Translation of Lipidomic Technologies Towards Quantification of Blood Lipids Marcus Wenk National University of Singapore
Markus Wenk has been interested in membrane lipids, their structure and function since his undergraduate years at the Biozentrum of the University of Basel. At Yale he introduced and established novel techniques for analysis of phospholipid metabolism. His work resulted in scientific publications which have major impact on conceptual advancements in the field of lipid metabolism. He established SLING, the Singapore lipidomics incubator, an interdisciplinary program dedicated to innovation, education and partnership in lipidomics research. Markus Wenk is Provost’s Chair, Professor and Head of the Department of Biochemistry at the National University of Singapore (NUS).
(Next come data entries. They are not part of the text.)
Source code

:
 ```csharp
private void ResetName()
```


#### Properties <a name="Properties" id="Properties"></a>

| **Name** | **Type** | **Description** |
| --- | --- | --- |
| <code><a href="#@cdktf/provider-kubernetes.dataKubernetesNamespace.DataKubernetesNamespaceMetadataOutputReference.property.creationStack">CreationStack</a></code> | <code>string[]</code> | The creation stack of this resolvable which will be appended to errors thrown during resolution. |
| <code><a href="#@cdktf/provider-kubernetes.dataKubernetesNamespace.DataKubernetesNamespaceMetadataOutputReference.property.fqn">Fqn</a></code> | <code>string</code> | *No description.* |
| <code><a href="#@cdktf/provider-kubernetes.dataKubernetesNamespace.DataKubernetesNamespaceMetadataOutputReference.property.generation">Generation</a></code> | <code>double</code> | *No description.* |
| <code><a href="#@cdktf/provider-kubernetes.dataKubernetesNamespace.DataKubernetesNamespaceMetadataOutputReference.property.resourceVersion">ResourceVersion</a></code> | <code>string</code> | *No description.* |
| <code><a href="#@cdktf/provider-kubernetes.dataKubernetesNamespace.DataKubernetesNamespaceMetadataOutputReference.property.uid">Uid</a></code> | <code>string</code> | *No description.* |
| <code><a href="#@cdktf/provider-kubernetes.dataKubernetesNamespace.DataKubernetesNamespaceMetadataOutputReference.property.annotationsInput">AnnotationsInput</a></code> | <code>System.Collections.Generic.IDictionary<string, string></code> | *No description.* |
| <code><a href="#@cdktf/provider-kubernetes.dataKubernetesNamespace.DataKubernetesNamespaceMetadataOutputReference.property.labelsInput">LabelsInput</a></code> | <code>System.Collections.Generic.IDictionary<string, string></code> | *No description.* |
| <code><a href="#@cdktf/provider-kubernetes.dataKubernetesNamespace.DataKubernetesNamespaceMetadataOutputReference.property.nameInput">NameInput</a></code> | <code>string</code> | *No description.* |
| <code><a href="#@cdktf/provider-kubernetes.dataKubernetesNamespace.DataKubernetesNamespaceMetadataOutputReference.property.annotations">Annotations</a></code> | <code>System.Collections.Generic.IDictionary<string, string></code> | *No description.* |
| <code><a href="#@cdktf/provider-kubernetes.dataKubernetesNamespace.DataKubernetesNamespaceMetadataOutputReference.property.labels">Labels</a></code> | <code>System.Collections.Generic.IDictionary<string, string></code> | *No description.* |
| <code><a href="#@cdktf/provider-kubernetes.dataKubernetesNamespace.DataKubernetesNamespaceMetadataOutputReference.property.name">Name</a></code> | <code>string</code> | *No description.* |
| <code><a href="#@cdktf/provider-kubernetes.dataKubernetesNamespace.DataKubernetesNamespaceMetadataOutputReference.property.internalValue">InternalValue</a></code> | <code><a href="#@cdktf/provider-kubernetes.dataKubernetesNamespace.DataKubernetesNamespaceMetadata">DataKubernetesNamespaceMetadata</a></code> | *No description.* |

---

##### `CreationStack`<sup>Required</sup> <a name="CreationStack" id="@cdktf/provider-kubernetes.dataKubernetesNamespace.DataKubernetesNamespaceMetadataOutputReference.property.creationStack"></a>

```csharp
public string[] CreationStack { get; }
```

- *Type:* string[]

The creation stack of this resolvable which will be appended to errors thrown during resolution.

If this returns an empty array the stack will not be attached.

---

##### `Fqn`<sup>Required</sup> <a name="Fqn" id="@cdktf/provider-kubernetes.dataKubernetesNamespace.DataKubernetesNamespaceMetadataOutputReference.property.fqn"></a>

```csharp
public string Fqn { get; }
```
Singapore Lipidomics Incubator - https://sling.sg/
Department of Biochemistry at NUS - http://bch.nus.edu.sg/
Progress in Lipid Research - https://www.journals.elsevier.com/progress-in-lipid-research/
The main elements of lipidomic technologies are now available and ready for adoption in larger scale studies. However, the translation of laboratory-style methods for lipid measurements – based on mass spectrometry – towards robust, quantitative tests that deliver comparable results across different analytical sites and with appropriate turn-around times will require considerable extra efforts. Here I will introduce our model for engagement which we have been pursuing with the Singapore Lipidomics Incubator (SLING) at the National University of Singapore (NUS). Examples, in the context of natural variation of blood lipids, will be given for translation (i) of such technologies towards individualized lipidomic tracking and (ii) for better mechanistic understanding of lipid function.